After the fatal shooting of J.D. Tippit at 10th Street and Patton Avenue, a man later identified as Lee Harvey Oswald was spotted by several witnesses running through Oak Cliff.
On East Jefferson Boulevard, Oswald ditched a windbreaker he'd been wearing since he left his rooming house on Beckley Avenue. He continued west on East Jefferson, past Beckley Avenue and onto West Jefferson toward the Texas Theatre.†
A witness to the Tippit murder had alerted police to the shooting and sirens could be heard throughout the neighborhood.†
Calvin Brewer, who managed Hardy's Shoe store, heard the sirens and, from radio broadcasts, was aware of both the shooting of President Kennedy and officer Tippit. Brewer told the Warren Commission that "'he looked up and saw the man enter the lobby,' a recessed area extending about 15 feet between the sidewalk and the front door of his store." Brewer said that as the police sirens became more faint, the man, who he said was wearing only a T-shirt and no jacket, "looked over his shoulder and turned around and walked up West Jefferson towards the theater."
"He just looked funny to me," Brewer is quoted as saying in the Warren Report. "His hair was sort of messed up and looked like he had been running, and he looked scared, and he looked funny."
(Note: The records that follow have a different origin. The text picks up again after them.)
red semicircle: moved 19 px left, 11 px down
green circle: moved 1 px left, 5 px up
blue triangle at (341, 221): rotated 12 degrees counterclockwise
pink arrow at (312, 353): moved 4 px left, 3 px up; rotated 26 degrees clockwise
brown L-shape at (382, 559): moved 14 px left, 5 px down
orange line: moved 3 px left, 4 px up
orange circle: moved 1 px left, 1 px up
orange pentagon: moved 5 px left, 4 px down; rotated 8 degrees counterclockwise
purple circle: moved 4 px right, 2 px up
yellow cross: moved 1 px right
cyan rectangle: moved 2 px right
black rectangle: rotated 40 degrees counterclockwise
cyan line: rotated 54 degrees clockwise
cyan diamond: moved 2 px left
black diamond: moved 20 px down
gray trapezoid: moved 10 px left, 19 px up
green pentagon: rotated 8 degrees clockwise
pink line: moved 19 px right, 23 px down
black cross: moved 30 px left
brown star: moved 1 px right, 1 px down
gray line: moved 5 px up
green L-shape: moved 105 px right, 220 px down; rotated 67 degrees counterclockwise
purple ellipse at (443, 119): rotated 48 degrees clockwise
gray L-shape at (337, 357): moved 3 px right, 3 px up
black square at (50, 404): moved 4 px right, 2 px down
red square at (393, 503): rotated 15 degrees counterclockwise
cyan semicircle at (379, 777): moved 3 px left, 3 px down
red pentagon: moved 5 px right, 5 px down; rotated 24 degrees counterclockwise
Julia Postal, who was selling tickets at the theater, saw a man duck inside without getting a ticket. Brewer asked Postal if the man had paid for his ticket and she said he hadn't. Postal called the police as Brewer followed the man into the theater.†
A short time later, 15 police officers arrived at the theater and secured all exits while searching both the balcony and lower seating area.†
"Patrolman M. N. McDonald, with Patrolmen R. Hawkins, T. A. Hutson, and C. T. Walker, entered the theatre from the rear. Other policemen entered the front door and searched the balcony. Detective Paul L. Bentley rushed to the balcony and told the projectionist to turn up the house lights. Brewer met McDonald and the other policemen at the alley exit door, stepped out onto the stage with them and pointed out the man who had come into the theatre without paying. The man was Oswald. He was sitting alone in the rear of the main floor of the theatre near the right center aisle. About six or seven people were seated on the theatre's main floor and an equal number in the balcony."
According to testimony in the Warren Report, Oswald stood up, bringing up both hands and, as officers began to search him, he struck McDonald between the eyes with his left fist. A scuffle took place as Dallas police officers struggled to gain control of both Oswald and his revolver.
Oswald, sought at this time only for the murder of officer Tippit, was eventually subdued, arrested and taken to Dallas police headquarters.
After returning to police headquarters from the Texas School Book Depository, Capt. J.W. "Will" Fritz, with the Dallas Police Department, instructed a detective to get a search warrant and to arrest a man named Lee Oswald who lived on Fifth Street in Irving. According to testimony in the Warren Report, Sgt. Gerald Hill "asked why Oswald was wanted and Fritz replied, 'Well, he was employed down at the Book Depository and he had not been present for a roll call of the employees.' Hill said, 'Captain, we will save you a trip ... there he sits.'"
Oswald was later formally implicated in Tippit's murder due to forensic testing of a Smith & Wesson revolver found on him during his arrest at the theater.